Unfortunately, at the end of the school year my dad moved again and I lost touch; it makes me sad when I think of it now. I ended up at another school starting 10th grade. Sitting at lunch alone or with the other loners became the usual. Snickering when I read aloud didn’t phase me anymore. If people talked smack I would just brush it off because I was pretty used to it by now. Plus I had made friends at my old school so I KNEW it wasn’t me. And by 11th grade I started to blossom! Boys started to notice me. None of the girls in my class really had anything to do with me, my best friend was a freshman named Sparkle. I still was a bit of a loner for the most part, never went to a single HS football game or my Prom but at least people got used to me and my ways. I guess as we got older picking just wasn’t what it used to be. Or maybe it was because it didn’t phase me anymore.

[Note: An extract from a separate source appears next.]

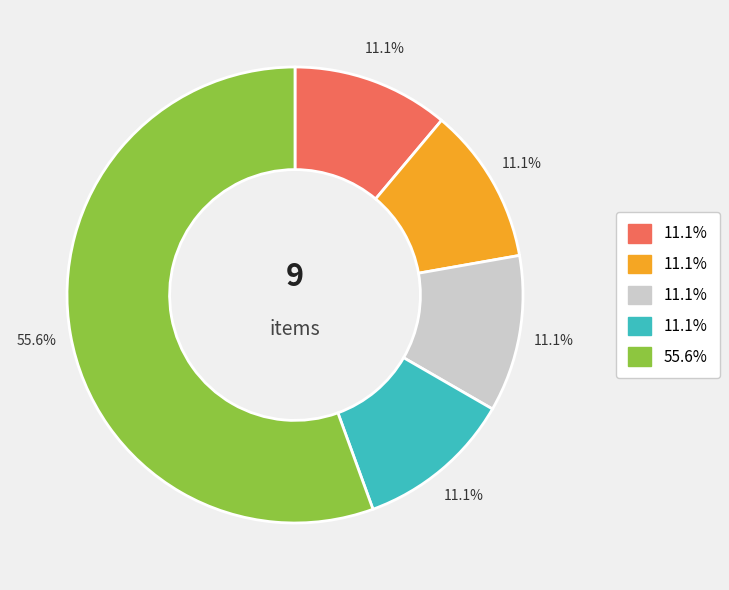

Is there a majority slice in this chart?

Yes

You know, I never thought of myself as better than anyone or different…and why did I have to “talk white, or act white”? I was speaking and acting correctly. So to talk or act black is the opposite of that? That doesn’t sound like a compliment. And as for the white people, spitting at me, calling me names, looking at me as less than them, saying I was adopted. What are their parents teaching them? Probably the same crap my family members who didn’t accept us were taught.
And it still goes on. I have 3 beautiful children. One of them came home crying because a kid at school made fun of her hair and said her skin looked like mud… it was like a cut was reopened inside and I fixed that situation quickly. I homeschool them now. I have SEVERAL reasons for that but that situation helped me make the decision. But I digress… back to the issue.
I think there is an underlying, deep rooted issue in black people that started when the lighter skinned folks were taken in to be house slaves instead of working the fields. Yes the semantics are different but the root is still there. It’ just been glazed over with “political correctness” but the stink can still be smelt. In my case I think I got it doubly worse because my mom was actually white so I was automatically an “enemy”. I mean, what other reason did I give to be treated so poorly?
Now as an adult I haven’t had any issues because I joined the military and that’s just a different world. You have to be politically correct and if not you get the boot so the BS isn’t so rampant… PLUS we’re adults now! But when I get on social media and see the crap that is all over the place it makes me sick. #teamlightskin #teamdarkskin BLAH BLAH bullsh*t! I’m sorry, but that’s what it is. There is no freaking team! That is so lame.
And it’s not just black people. It’s Asians, Hispanics, Indians, I’m sure others too! Why are we so obsessed with color?! Or lighter color should I say. That is the stupidest thing. If we could all just be happy with the way God made us. If people could just be kind. To treat others how they want to be treated. I mean seriously, it sounds cliché but it’s simple and it’s the truth. Love who you are and show other’s the same love. If people would start raising their babies that way then this human race might just have a chance. I know I’m doing my part… that’s one positive thing I can pull out of my struggles in life. Maybe I went through what I did to ensure my kids won’t. Or that I would raise them a certain way that’s against the “norm” as it seems. We have to break this cycle of hatred for each other. Black, White, shade variation (so dumb), Muslim, Asian, etc. Our children and our children’s children deserve at least that.